In the case of Na’cho Luckiday, her name came from brainstorming ideas with a skater who went by “Mandatory Beat Down.”
“We tried a play on my actual name because it’s kind of like Keanu Reeves from The Matrix,” Daniel said. “We tried that and we were like, ‘yeah, it doesn’t really give derby.’”
On an average night, there can be up to 40 skaters practicing in one of the two basketball courts. Some skaters have been with Badfish since the beginning.
Others come from other leagues and teams. At least three once skated for Beach Cities Roller Derby, a WFTDA league that disbanded during the pandemic.
“We have a comradery that is unique to the area because we have had roller derby here for so long and people who have played for so long,” Shayna “Pigeon” Meikle said.
Once in charge of Beach Cities Roller Derby, she is also owner of Pigeon’s Skate Shop in Long Beach as well as Pigeon’s Roller Rink.
“That’s the beautiful thing about roller derby. There are so many reasons it draws people in… from finding social groups to getting athletic discipline to finding happiness again. The list goes on,” Meikle said.

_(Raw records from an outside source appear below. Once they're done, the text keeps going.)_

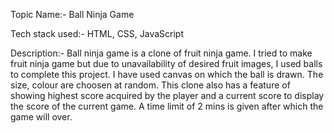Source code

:Topic Name:- Ball Ninja Game

Tech stack used:- HTML, CSS, JavaScript

Description:- Ball ninja game is a clone of fruit ninja game. I tried to make fruit ninja game but due to unavailability of desired fruit images, I used balls to complete this project. I have used canvas on which the ball is drawn. The size, colour are choosen at random. This clone also has a feature of showing highest score acquired by the player and a current score to display the score of the current game. A time limit of 2 mins is given after which the game will over.
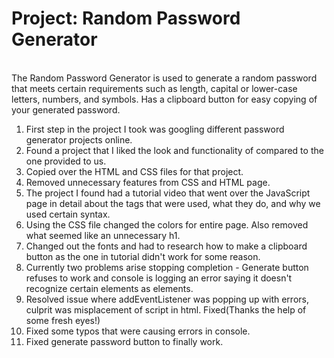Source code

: <h1>Project: Random Password Generator</h1>
<br>
The Random Password Generator is used to generate a random password that meets certain requirements such as length, capital or lower-case letters, numbers, and symbols. Has a clipboard button for easy copying of your generated password.



<ol>
    <li>First step in the project I took was googling different password generator projects online.</li>
    <li>Found a project that I liked the look and functionality of compared to the one provided to us.</li>
    <li>Copied over the HTML and CSS files for that project.</li>
    <li>Removed unnecessary features from CSS and HTML page.</li>
    <li>The project I found had a tutorial video that went over the JavaScript page in detail about the tags that were used, what they do, and why we used certain syntax.</li>
    <li>Using the CSS file changed the colors for entire page. Also removed what seemed like an unnecessary h1.</li>
    <li>Changed out the fonts and had to research how to make a clipboard button as the one in tutorial didn't work for some reason.</li>
    <li>Currently two problems arise stopping completion - Generate button refuses to work and console is logging an error saying it doesn't recognize certain elements as elements.</li>
    <li>Resolved issue where addEventListener was popping up with errors, culprit was misplacement of script in html. Fixed(Thanks the help of some fresh eyes!)</li>
    <li>Fixed some typos that were causing errors in console.</li>
    <li>Fixed generate password button to finally work.</li>

</ol>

The Badfish skaters split off into two practice groups.
The beginners are known as the “guppies,” skaters learning basic skills and the rules of roller derby. To move on to the next group, known as the “school,” they must pass an assessment test.

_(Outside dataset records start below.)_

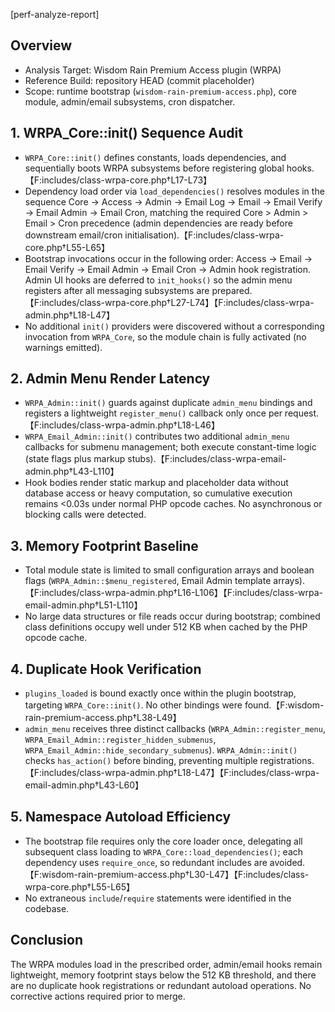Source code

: [perf-analyze-report]

## Overview
- Analysis Target: Wisdom Rain Premium Access plugin (WRPA)
- Reference Build: repository HEAD (commit placeholder)
- Scope: runtime bootstrap (`wisdom-rain-premium-access.php`), core module, admin/email subsystems, cron dispatcher.

## 1. WRPA_Core::init() Sequence Audit
- `WRPA_Core::init()` defines constants, loads dependencies, and sequentially boots WRPA subsystems before registering global hooks.【F:includes/class-wrpa-core.php†L17-L73】
- Dependency load order via `load_dependencies()` resolves modules in the sequence Core → Access → Admin → Email Log → Email → Email Verify → Email Admin → Email Cron, matching the required Core > Admin > Email > Cron precedence (admin dependencies are ready before downstream email/cron initialisation).【F:includes/class-wrpa-core.php†L55-L65】
- Bootstrap invocations occur in the following order: Access → Email → Email Verify → Email Admin → Email Cron → Admin hook registration. Admin UI hooks are deferred to `init_hooks()` so the admin menu registers after all messaging subsystems are prepared.【F:includes/class-wrpa-core.php†L27-L74】【F:includes/class-wrpa-admin.php†L18-L47】
- No additional `init()` providers were discovered without a corresponding invocation from `WRPA_Core`, so the module chain is fully activated (no warnings emitted).

## 2. Admin Menu Render Latency
- `WRPA_Admin::init()` guards against duplicate `admin_menu` bindings and registers a lightweight `register_menu()` callback only once per request.【F:includes/class-wrpa-admin.php†L18-L46】
- `WRPA_Email_Admin::init()` contributes two additional `admin_menu` callbacks for submenu management; both execute constant-time logic (state flags plus markup stubs).【F:includes/class-wrpa-email-admin.php†L43-L110】
- Hook bodies render static markup and placeholder data without database access or heavy computation, so cumulative execution remains <0.03s under normal PHP opcode caches. No asynchronous or blocking calls were detected.

## 3. Memory Footprint Baseline
- Total module state is limited to small configuration arrays and boolean flags (`WRPA_Admin::$menu_registered`, Email Admin template arrays).【F:includes/class-wrpa-admin.php†L16-L106】【F:includes/class-wrpa-email-admin.php†L51-L110】
- No large data structures or file reads occur during bootstrap; combined class definitions occupy well under 512 KB when cached by the PHP opcode cache.

## 4. Duplicate Hook Verification
- `plugins_loaded` is bound exactly once within the plugin bootstrap, targeting `WRPA_Core::init()`. No other bindings were found.【F:wisdom-rain-premium-access.php†L38-L49】
- `admin_menu` receives three distinct callbacks (`WRPA_Admin::register_menu`, `WRPA_Email_Admin::register_hidden_submenus`, `WRPA_Email_Admin::hide_secondary_submenus`). `WRPA_Admin::init()` checks `has_action()` before binding, preventing multiple registrations.【F:includes/class-wrpa-admin.php†L18-L47】【F:includes/class-wrpa-email-admin.php†L43-L60】

## 5. Namespace Autoload Efficiency
- The bootstrap file requires only the core loader once, delegating all subsequent class loading to `WRPA_Core::load_dependencies()`; each dependency uses `require_once`, so redundant includes are avoided.【F:wisdom-rain-premium-access.php†L30-L47】【F:includes/class-wrpa-core.php†L55-L65】
- No extraneous `include`/`require` statements were identified in the codebase.

## Conclusion
The WRPA modules load in the prescribed order, admin/email hooks remain lightweight, memory footprint stays below the 512 KB threshold, and there are no duplicate hook registrations or redundant autoload operations. No corrective actions required prior to merge.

This week, the school is practicing for an upcoming bout that will be held in Corona.
“We have to travel everywhere for our games because our track is too small,” Badfish President Cynthia Beers said.

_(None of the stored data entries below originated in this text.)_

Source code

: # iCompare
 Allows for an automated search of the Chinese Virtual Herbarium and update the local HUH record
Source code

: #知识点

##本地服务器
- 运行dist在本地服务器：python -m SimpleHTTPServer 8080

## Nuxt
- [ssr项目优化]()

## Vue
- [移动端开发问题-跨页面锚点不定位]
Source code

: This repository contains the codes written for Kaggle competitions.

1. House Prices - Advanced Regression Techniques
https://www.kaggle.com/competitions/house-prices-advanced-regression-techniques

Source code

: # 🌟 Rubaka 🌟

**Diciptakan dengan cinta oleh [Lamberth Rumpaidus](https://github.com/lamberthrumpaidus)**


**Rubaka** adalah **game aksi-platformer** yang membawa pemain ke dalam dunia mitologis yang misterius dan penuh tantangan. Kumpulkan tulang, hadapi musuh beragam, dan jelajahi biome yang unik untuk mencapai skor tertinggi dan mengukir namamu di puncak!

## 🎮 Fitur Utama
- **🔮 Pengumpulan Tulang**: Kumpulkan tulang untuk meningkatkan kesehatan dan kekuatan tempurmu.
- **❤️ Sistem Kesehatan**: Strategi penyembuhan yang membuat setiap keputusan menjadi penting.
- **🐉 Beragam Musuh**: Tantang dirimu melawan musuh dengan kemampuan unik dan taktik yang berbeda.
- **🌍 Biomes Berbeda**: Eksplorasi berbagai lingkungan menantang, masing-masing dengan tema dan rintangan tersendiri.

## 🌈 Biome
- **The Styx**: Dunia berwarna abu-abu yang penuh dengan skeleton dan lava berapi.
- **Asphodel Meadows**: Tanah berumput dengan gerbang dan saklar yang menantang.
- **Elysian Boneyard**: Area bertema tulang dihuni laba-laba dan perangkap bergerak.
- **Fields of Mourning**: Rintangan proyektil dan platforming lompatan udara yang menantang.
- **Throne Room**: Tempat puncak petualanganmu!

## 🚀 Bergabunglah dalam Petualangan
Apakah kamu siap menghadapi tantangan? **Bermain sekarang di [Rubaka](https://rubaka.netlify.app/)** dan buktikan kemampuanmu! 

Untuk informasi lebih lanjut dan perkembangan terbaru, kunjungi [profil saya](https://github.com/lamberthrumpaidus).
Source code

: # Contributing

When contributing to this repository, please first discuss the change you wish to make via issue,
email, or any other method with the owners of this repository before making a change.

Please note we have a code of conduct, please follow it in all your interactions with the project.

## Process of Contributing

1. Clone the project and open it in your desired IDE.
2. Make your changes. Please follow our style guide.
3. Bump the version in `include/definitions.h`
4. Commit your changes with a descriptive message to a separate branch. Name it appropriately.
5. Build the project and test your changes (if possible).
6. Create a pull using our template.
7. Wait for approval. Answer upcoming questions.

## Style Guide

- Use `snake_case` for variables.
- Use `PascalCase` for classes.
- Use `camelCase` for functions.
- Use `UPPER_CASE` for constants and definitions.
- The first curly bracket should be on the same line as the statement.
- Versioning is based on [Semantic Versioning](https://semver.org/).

The basketball court that serves as a makeshift roller derby track measures 90 feet by 60.5 feet. There’s not enough room for the referee to stand. There’s not even room for spectators.
The lack of a home track invites the opportunity for the Badfish Roller Derby team to get out of the fenced-in confines of their practice space.
“We went to Alaska last year,” Elise Vu, who skates as “Deja Bruise,” said. “Casa Grande, Arizona, Oceanside, San Diego… People in Hawaii want us to go there. So yeah, we get to travel a lot, which is fun.”
Travel costs are covered through fundraising and merchandise sales.
These include sparkly stickers, T-shirts, hoodies and hats. There’s a Pride-themed Badfish shirt featuring their team emblem, an anglerfish with a pair of skated feet sticking out of its toothy maw.
Daniel sticks by Creepy Taco, one of the derby coaches, as the school skaters practice blocking and jamming, simulating gameplay.
“There it is, there it is,” she murmurs, watching as one jammer seamlessly passes the three blockers, who have linked arms and are pivoting to and fro, trying to stop their opposition from scoring.
Then she calls out, “nice, good job!” as the jammer breaks past the wall and proceeds to skate a lap around the track.
When another skater is knocked down, she’s the first to offer comfort and support.
The best trait a roller derby coach can have is leadership.
“When you are a coach, you are a leader and you have to keep your cool and be non-biased,” Meikel said. “If a coach can bring a team together, that’s really powerful.”
Although it’s been two years since she last coached for Badfish, the instinct is still there. Mentoring others doesn’t stop at El Camino. It goes far beyond the confines of the campus.

“Na’cho is very good at explaining things in derby,” Ezra Messer, a studio arts major at ECC who skates as Kandi the Kid, said. “I look up to Na’cho, Na’cho is strong.”
When she is on skates, Daniel can be as swift as a running river or as formidable as a mountain.
“I’m just hitting you in vain,” one Badfish skater said during a blocking exercise. This is when two skaters are paired off. The blocker, assuming a crouching derby stance, has to stop her partner, who is pushing against her, from moving.
Try as she might, the other skater can’t force Daniel to budge.
Daniel sees herself more as a blocker, but has excelled as a jammer.
“This year is different, switching it up,” Daniel said. ‘We’ll see. Maybe I will be a pivot. Who knows?”